Por Martín Caparrós |
No es fácil aceptar que la coerción sirve. Queremos creer
que no: que las prohibiciones producen, al contrario, más apetencia por lo que
se prohibe. Y, sin embargo, el caso del tabaco nos complica.
El tabaco fue la gran venganza americana. La conquista de
los europeos mató a muchos millones de locales; ellos, a cambio, les dieron esa
planta para que se mataran solos. El desquite tardó: recién a mediados del
siglo XIX el tabaco, convertido en cigarrillo, empezó a imponerse. Fue,
primero, armado a mano, hasta que un genio olvidado inventó, en 1881, la
primera máquina de hacerlos: la industria estaba lanzada y el mundo se
abrasaba.
El consumo explotó: en 1925, el mundo encendía 10.000
millones de cigarrillos por año; hoy se fuman 18.000 millones por día. No hay
producto global que venda tantas unidades y mate a tanta gente. Alguna vez,
cuando un historiador nos mire desde unos siglos de distancia, dirá que el XX
fue una era de grandes masacres en que los hombres crearon por fin los medios
para destruir el planeta y, mientras se amenazaban con usarlos, se envenenaban
lenta, constante, voluntariamente.
Hasta que algunos se fueron dando cuenta. Hace ya más de 50
años las grandes tabacaleras americanas supieron que sus usuarios podrían
rebelarse y decidieron apostar por los pobres. En 1964, el director de Liggett
& Myers –una de las compañías más importantes– explicaba su política: “El
mercado del cigarrillo en los Estados Unidos está casi saturado. En el resto
del mundo, en cambio, se consumen, término medio, cuatro veces menos
cigarrillos que en América. Así que tenemos que expandirnos en ese mercado. Es
un mercado ávido de productos norteamericanos: la prueba está en que todas
nuestras marcas multiplican sus negocios en el exterior a un ritmo acelerado, a
pesar de que sus precios son, por lo general, superiores a los de las marcas
nacionales”.
Lo consiguieron y, además, sobrevivieron unas décadas más en
sus propios terrenos. Hasta que los estados ricos se hartaron: las enfermedades
del tabaco les costaban demasiado caro. Con el fin de siglo empezaron las
campañas que explicaban sus males, las fotos asquerosas, la interdiccón de las
publicidades, los aumentos de impuestos. Pero hubo, sobre todo, prohibiciones.
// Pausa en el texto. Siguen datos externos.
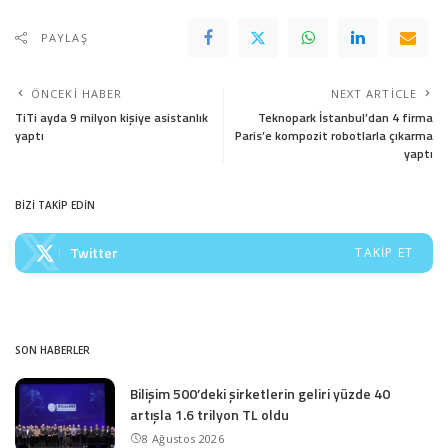
PAYLAŞ
ÖNCEKI HABER
NEXT ARTICLE
TiTi ayda 9 milyon kişiye asistanlık
Teknopark İstanbul’dan 4 firma
yaptı
Paris’e kompozit robotlarla çıkarma
yaptı
BİZİ TAKİP EDİN
Twitter
TAKIP ET
SON HABERLER
Bilişim 500’deki şirketlerin geliri yüzde 40
artışla 1.6 trilyon TL oldu
8 Ağustos 2026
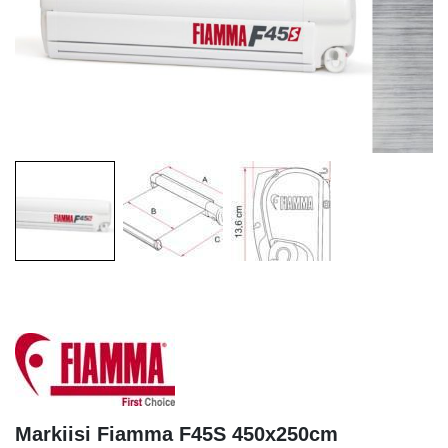
Markiisi Fiamma F45S 450x250cm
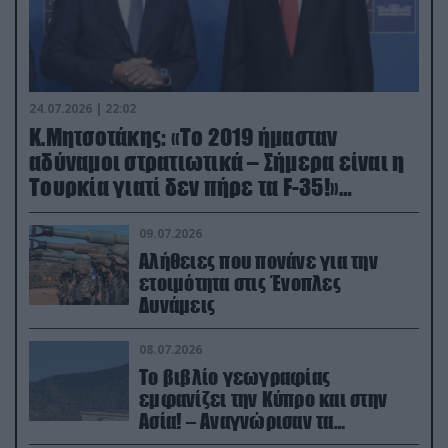
24.07.2026 | 22:02
Κ.Μητσοτάκης: «Το 2019 ήμασταν
αδύναμοι στρατιωτικά – Σήμερα είναι η
Τουρκία γιατί δεν πήρε τα F-35!»
(βίντεο)
09.07.2026
Αλήθειες που πονάνε για την
ετοιμότητα στις Ένοπλες
Δυνάμεις
08.07.2026
Το βιβλίο γεωγραφίας
εμφανίζει την Κύπρο και στην
Ασία! – Αναγνώρισαν τα
κατεχόμενα; (φωτο)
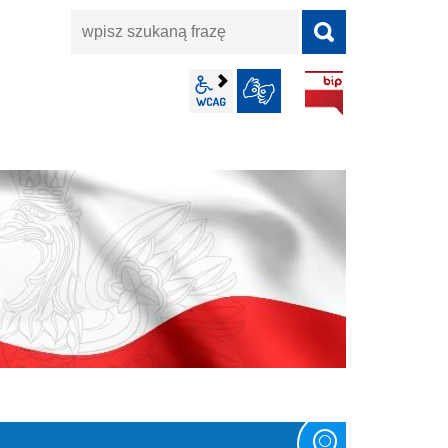
wpisz
szukaną
frazę
BIP
wcag2.1
JĘZYK MIGOWY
Cada vez más lugares impidieron a las personas que fumaran: aviones, primero, y
hospitales, después trenes y taxis, después bares, hoteles, estadios, al fin
incluso ciertos parques.
Yo imaginé que no funcionaría: que la prohibición
despertaría las ganas de hacer lo prohibido, alguna rebeldía; no fue así –y me
duele aceptarlo. No fumo, pero me inquieta que prohibir funcione. En España,
sin ir más lejos, el año pasado se vendió la mitad de cigarrillos que una
década antes: 2.200 millones en lugar de 4.500. Cada vez que termino de cenar
en un restorán –o en una casa– con un grupo de amigos que hace unos años habría
sacado su tabaco, me sorprendo porque ya –casi– nadie lo hace. Y lo mismo pasa
en oficinas y redacciones y clases y bares; tanta gente se ha olvidado de algo
que, hace unos años, parecía ineludible. Ahora, gracias a eso, los que se
envenenan son otros: ahora fuman los chinos y los pobres. Todo un triunfo de la
salud, del bien, del cuidado de nosotros mismos.